第110話≪帝都女学院七不思議・2≫
新・ここは世田谷豪徳寺・12(さくら編)
≪帝都女学院七不思議・2≫
ビー玉の群れは、ゾロゾロと北門の坂道を転がっていった。
「「「「「ふっしぎー!!」」」」」
みんなが、一斉に声を上げた。七不思議の最初、北門の重力異常の撮影に取り掛かっている。
どう見ても北門の位置が低く、校舎側が高くなっているように見える。だのにビー玉の群れは、北門から校舎に向かって転がっていく。なんか遊園地のトリックハウスのようだ。
「これは、トリックハウスの原理よ!」
理系の成績トップの松坂莉乃が指を立てる。
「いいこと、このアプローチの道幅、校舎側の方が細くできているの。他にも植木の高さを意図的に刈り込んで、校舎側が高く見えるようにしてあるのよ。このアプローチも微妙に曲がってるじゃん。そのへんにも秘密があると思う」
「あたし試してみるで」
バレー部の名セッターの山口里奈が大阪弁で名乗りを上げる。
最初にバレーボールを転がした。数秒じっとしていたボールは、ゆっくりと、坂道を登って行った。
「やっぱり……」
「体で試してみる」
横になって転がるのかと思ったら、バレーボールをトスしながら、坂道を登って行った。
「どう?」
米井さんが、坂の上の里奈に声を掛けた。
「不思議やなあ……感覚的には、こっちの方が高い」
みんなは、当惑顔で、顔を見合わせた。
里奈は練習中に体育館の床の傾きを感知し、顧問を通じて学校に申し入れたことがある。
測量の結果、0・3度床全体が中央に向けて傾斜していることが分かった。残念ながら体育館は七不思議ではなかった。単に老朽化で床が沈み込んでいるに過ぎない。
ただ、この傾きでは公式戦などはできなく、バレー部のみんなは密かに喜んだ。欠陥のある会場で公式戦はできない。つまり帝都は当分公式戦の会場になることはなく、試合会場の準備や後片付けをしなくても済むからである。
「ま、こんなこともあろうかと、専門家呼んでるの」
「え、そうなの?」
「だったら最初から、専門家の人にやってもらったらよかったのに」
「演出よ、演出。まずみんなで試して驚いておく。ここまで撮ってあるわよね」
「うん、ばっちり」
写真部のオソノがスマホを示した。
「やあ、遅くなってごめん」
北館の校舎の陰から、二人のオッサンを従えて佐伯君(ほら、チェーンメールで騒ぎになった米井さんの双子の兄貴。でも彼って病気のはず。大丈夫かなあ)が乃木坂の制服で現れた。
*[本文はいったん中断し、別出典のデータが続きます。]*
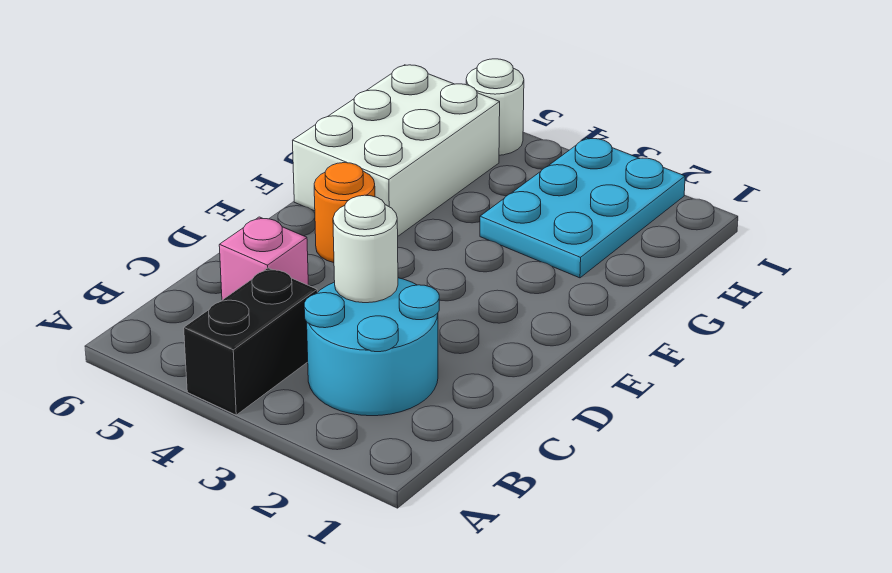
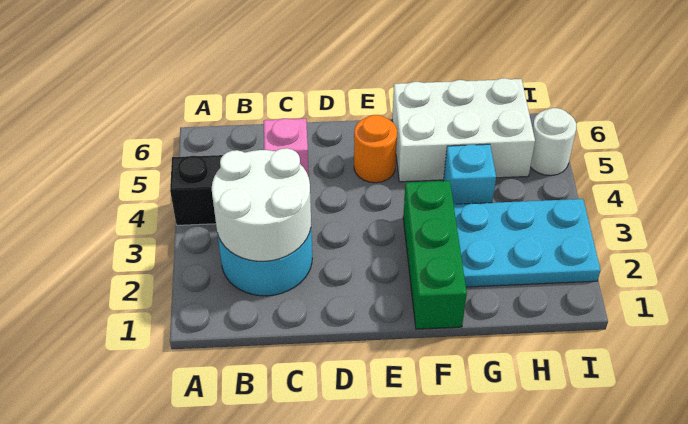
white 1x1 round brick [333,195,398,303] -> white 2x2 round brick [212,148,311,261]
none -> green 1x3 brick [403,181,467,329]
none -> cyan 1x1 brick [443,144,496,204]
「佐伯君のお父さんのコネで、測量技師の人にきてもらったの。よろしくお願いします」
「いや、持ち場の仕事が終わったとこなんで、大丈夫ですよ。じゃ、四ノ宮クンかかろうか」
四ノ宮……あたしは、その名前にビビッときた。黄色のヘルメットの下の顔は豪徳寺の水道工事のガードマンのニイチャンだった!
「こういう現場は時々あるんですよ。ま、視覚的な勘違いがほとんどですけどね」
測量技師のオジサンが準備をしながら呟き、莉乃が「どんなもんだ」という顔をする。
オジサンはトランジットという三脚付の測量機械を出し、四ノ宮君は測量用の物差しの化け物みたいなの持って、4か所ほど立った。
「測量したかぎり、校舎側の方が3度、高さで30センチほど高くなってます」
「えー!?」
「よかったら、ボクが説明するよ」
ヘルメットを脱ぎながら、四ノ宮青年が言ったので、あたしたちは驚いた……。